Sienna vio entonces la entrada de la caverna que había al fondo y tuvo la sensación de que su largo viaje estaba a punto de terminar en esa profunda gruta cavada en la pared. «¡Ese no puede ser el lugar al que nos dirigimos!».

En la entrada de la cueva había unas imponentes estalactitas con aspecto de dagas y, en el interior, se adivinaban unas retorcidas figuras geológicas que emergían de las paredes, como si la piedra se estuviera derritiendo y metamorfoseando, para alarma de Sienna, en seres humanoides medio enterrados, o quizá engullidos por las rocas. Le vinieron a la cabeza las imágenes que acababa de ver del Mappa dell’Inferno de Botticelli.

Por alguna razón, Langdon siguió corriendo sin dudarlo hacia la entrada de la caverna. Había hecho un comentario sobre la Ciudad del Vaticano, pero Sienna estaba convencida de que en la Santa Sede no había ninguna cueva extraña.

Al acercarse más, pudo ver bien la cornisa de la entrada. En ella, una fantasmagórica serie de estalactitas e imprecisas figuras de piedra parecían engullir a dos mujeres reclinadas que flanqueaban un escudo con seis esferas o palle, el célebre blasón de los Medici.

De repente, Langdon se volvió hacia la pequeña puerta gris que había a la izquierda de la caverna, y que Sienna no había visto. Se trataba de una sencilla puerta de madera gastada que parecía conducir a un cuarto de almacenaje o a un cobertizo para guardar herramientas de jardinería.

Langdon corrió hacia allí con la esperanza de que estuviera abierta, pero al llegar descubrió que no tenía manilla, sino una cerradura de latón que, al parecer, solo podía abrirse desde dentro.
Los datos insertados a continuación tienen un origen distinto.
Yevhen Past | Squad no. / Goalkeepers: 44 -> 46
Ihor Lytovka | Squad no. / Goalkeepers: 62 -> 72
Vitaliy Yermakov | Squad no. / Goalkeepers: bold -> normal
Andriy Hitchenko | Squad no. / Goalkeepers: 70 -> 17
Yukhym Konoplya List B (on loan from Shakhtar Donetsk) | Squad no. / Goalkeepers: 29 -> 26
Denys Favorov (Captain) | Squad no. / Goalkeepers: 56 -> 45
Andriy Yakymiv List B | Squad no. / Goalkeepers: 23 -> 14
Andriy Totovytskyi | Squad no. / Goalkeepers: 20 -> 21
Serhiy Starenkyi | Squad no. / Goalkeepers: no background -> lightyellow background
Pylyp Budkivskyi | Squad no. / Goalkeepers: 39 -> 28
—¡Maldita sea! —El optimismo de Langdon había desaparecido y ahora su expresión evidenciaba la preocupación que sentía—. Esperaba que…

De repente, el penetrante zumbido del drone resonó entre los altos muros. Sienna se dio la vuelta y vio que el artilugio se elevaba por encima del palacio y avanzaba hacia donde se encontraban.

Al verlo, Langdon agarró a Sienna de la mano, tiró de ella hacia la caverna y se escondieron bajo las estalactitas que colgaban en la entrada de la gruta.

«Un final adecuado —pensó ella—. Cruzando a toda velocidad las puertas del infierno».